Si Philippe Laurent ne voit plus bien l’utilité des panneaux d’affichage, il a rappelé la demande des maires d’une "obligation de déclaration de résidence", qui faciliterait grandement l’organisation des élections, comme celle des autres services publics. Permettant l’établissement électronique des listes électorales à partir du répertoire électoral unique de l’Insee, la réforme de la gestion des listes électorales (voir notre article) "s’est globalement bien passée", a reconnu Philippe Laurent, alors que les maires redoutaient des "bugs". "Si le système informatique fonctionne bien, rien n’empêche une inscription encore plus tardive", a rebondi le député Pacôme Rupin (LREM, Paris), co-rapporteur du groupe de travail.

Une identité numérique sécurisée pour le vote électronique : "on n’en est pas là"

Toujours sur un terrain pratique et organisationnel, les échanges ont porté sur la nécessité de faciliter encore un peu la procuration – une personne pourra désormais avoir deux procurations, au lieu d’une seule précédemment. Si "des permanences du commissariat dans des endroits neutres" sont autorisées, la mairie n’est plus considérée comme un "endroit neutre", a relevé un Philippe Laurent perplexe. Il a par ailleurs alerté sur le fait que le délai d’envoi trop tardif des procurations ne permettait pas la bonne réception de la totalité des procurations le jour de l’élection.

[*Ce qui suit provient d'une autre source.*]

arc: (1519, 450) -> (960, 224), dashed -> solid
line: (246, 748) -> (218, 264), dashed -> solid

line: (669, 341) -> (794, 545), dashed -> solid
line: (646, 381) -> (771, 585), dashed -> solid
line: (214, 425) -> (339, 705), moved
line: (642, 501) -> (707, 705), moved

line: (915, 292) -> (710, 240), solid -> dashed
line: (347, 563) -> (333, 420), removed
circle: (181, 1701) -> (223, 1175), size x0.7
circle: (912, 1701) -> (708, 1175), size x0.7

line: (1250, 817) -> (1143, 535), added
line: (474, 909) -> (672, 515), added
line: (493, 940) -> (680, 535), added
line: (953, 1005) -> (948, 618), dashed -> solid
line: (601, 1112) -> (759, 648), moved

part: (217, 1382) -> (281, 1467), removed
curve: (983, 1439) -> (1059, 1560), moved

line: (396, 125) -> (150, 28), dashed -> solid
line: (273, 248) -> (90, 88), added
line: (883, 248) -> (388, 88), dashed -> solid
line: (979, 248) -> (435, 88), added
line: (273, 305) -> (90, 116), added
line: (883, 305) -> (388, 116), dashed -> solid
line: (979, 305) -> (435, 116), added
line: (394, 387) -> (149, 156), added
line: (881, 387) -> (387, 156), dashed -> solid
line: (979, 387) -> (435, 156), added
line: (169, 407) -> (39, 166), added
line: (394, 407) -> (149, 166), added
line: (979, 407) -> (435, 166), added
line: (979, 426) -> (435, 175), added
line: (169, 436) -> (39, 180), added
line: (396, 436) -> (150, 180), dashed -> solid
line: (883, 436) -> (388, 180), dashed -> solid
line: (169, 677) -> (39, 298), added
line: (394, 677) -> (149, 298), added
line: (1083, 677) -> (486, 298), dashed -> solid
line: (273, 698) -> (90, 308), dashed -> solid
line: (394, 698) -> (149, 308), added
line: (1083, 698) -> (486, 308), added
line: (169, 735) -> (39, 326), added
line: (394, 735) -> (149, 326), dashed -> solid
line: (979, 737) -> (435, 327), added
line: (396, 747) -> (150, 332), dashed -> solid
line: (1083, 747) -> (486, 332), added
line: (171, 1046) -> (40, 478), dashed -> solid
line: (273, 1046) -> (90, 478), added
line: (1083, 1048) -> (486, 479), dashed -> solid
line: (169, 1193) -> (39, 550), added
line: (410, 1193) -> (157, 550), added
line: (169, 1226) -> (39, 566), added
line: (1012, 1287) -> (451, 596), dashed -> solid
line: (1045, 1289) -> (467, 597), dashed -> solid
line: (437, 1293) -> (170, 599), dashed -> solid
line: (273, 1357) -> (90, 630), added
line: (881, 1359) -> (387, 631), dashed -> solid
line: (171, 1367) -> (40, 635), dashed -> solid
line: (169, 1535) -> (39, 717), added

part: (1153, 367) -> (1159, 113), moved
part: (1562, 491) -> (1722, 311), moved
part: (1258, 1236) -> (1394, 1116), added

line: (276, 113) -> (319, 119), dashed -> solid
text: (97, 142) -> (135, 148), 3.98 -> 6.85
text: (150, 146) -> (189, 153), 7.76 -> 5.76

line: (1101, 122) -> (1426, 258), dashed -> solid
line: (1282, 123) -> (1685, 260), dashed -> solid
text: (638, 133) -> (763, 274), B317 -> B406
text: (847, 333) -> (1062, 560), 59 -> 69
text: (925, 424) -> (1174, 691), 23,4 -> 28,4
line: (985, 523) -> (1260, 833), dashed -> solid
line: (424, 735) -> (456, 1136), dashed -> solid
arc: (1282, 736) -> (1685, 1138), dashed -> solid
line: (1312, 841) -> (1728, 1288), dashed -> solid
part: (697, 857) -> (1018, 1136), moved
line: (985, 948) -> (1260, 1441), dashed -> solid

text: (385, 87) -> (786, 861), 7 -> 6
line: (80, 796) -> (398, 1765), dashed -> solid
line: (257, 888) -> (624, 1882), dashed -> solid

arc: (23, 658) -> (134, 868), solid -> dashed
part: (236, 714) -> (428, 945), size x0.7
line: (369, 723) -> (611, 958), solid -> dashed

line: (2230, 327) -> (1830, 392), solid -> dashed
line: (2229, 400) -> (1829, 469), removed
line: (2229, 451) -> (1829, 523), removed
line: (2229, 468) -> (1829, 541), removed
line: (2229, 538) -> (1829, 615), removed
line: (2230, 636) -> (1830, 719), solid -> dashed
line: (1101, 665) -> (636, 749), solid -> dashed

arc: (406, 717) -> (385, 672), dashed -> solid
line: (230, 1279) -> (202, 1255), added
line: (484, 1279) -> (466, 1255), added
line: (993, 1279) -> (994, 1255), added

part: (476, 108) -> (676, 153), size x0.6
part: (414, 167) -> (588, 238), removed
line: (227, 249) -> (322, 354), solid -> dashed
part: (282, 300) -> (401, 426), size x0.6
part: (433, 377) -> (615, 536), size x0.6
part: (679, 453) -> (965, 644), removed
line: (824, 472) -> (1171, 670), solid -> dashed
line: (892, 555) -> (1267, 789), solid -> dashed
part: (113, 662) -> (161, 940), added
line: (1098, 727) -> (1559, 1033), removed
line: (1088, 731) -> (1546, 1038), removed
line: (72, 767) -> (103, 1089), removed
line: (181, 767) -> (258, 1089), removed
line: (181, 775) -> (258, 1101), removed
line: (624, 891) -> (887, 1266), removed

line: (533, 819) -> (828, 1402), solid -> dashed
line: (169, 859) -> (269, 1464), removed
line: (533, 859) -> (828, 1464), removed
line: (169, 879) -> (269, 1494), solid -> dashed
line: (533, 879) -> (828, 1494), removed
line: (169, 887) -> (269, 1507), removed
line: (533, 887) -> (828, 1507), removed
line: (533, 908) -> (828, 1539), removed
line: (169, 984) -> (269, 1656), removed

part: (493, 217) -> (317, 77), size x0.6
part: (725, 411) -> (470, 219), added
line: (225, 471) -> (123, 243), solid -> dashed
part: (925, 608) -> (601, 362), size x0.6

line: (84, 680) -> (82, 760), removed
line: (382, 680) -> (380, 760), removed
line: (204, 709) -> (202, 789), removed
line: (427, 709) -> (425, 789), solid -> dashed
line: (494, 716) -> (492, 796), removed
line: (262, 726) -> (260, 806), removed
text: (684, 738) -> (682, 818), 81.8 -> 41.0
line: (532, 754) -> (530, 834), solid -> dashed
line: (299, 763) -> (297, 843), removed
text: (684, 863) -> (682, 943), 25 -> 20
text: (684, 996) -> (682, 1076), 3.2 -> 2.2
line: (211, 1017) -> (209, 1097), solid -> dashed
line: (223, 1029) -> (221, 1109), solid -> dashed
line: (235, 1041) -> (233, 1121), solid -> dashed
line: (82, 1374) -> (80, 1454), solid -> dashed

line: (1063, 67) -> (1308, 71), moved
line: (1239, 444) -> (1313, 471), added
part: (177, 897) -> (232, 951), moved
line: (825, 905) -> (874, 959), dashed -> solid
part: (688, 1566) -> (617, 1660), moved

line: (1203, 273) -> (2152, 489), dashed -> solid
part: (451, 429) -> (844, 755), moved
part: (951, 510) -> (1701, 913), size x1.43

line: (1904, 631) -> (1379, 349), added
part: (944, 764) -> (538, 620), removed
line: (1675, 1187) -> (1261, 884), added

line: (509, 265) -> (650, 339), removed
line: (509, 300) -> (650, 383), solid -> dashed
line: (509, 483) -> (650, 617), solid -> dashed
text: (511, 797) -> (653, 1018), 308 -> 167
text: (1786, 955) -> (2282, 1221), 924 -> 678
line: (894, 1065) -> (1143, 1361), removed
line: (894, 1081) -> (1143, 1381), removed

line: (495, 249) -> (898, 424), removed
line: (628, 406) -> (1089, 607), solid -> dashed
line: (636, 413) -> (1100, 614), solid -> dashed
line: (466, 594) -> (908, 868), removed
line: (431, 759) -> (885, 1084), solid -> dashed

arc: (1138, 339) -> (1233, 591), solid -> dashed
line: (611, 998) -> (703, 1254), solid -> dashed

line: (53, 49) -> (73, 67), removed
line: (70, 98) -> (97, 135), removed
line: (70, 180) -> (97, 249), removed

Autre piste évoquée : le vote anticipé, auquel l’AMF est opposée. Pour Philippe Laurent, c’est peut-être "jouable" si on s’assure que "les bureaux de vote fonctionnent de la même manière", mais la mise en œuvre peut être compliquée s’il s’agit par exemple d’ouvrir le vote le vendredi matin alors que les écoles et autres équipements publics fonctionnent. Concernant le vote par internet, s’il "permettrait de développer considérablement la participation", il nécessiterait "pour chaque Français d’avoir une identité numérique sécurisée" et "on n’en est pas là", a appuyé Philippe Laurent, soulignant la "grande méfiance" des élus à ce sujet. 

Quant à l’expérimentation à Suresnes, la députée Isabelle Florennes (Modem, Hauts-de-Seine) a vanté les mérites de la "machine à voter" qui, de manière "tout à fait sécurisée", faciliterait le processus de vote en permettant notamment de se passer de dépouillement manuel. Alors qu’un moratoire déposé en 2009 n’avait pas abouti, Isabelle Florennes mise sur la remise prochaine d’un rapport sur le sujet pour prolonger l’expérimentation par le renouvellement du marché et du matériel.